◆ Rows taken from a question set
:::::
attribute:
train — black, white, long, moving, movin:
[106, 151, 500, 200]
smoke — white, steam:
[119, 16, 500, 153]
:::::
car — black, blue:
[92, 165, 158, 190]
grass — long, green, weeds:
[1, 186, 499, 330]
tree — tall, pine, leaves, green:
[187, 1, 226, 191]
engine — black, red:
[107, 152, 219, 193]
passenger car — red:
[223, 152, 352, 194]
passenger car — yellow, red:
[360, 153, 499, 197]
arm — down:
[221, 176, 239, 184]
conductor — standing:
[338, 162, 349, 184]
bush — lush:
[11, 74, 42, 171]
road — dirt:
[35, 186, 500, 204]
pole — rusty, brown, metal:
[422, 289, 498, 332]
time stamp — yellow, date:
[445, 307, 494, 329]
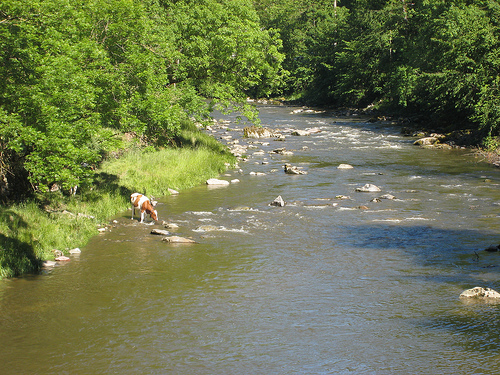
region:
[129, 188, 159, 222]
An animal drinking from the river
:::::
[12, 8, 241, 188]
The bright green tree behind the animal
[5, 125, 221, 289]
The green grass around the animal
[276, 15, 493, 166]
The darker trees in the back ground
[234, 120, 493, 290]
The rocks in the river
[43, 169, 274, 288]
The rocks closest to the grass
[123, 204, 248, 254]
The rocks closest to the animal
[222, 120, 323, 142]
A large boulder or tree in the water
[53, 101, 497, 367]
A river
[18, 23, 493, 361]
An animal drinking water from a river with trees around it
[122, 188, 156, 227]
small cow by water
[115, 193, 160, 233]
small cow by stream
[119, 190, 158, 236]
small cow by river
:::::
Identify every line of the entries above that contains the word "yellow", and copy each of those lines in full.

◆ Response
passenger car — yellow, red:
time stamp — yellow, date:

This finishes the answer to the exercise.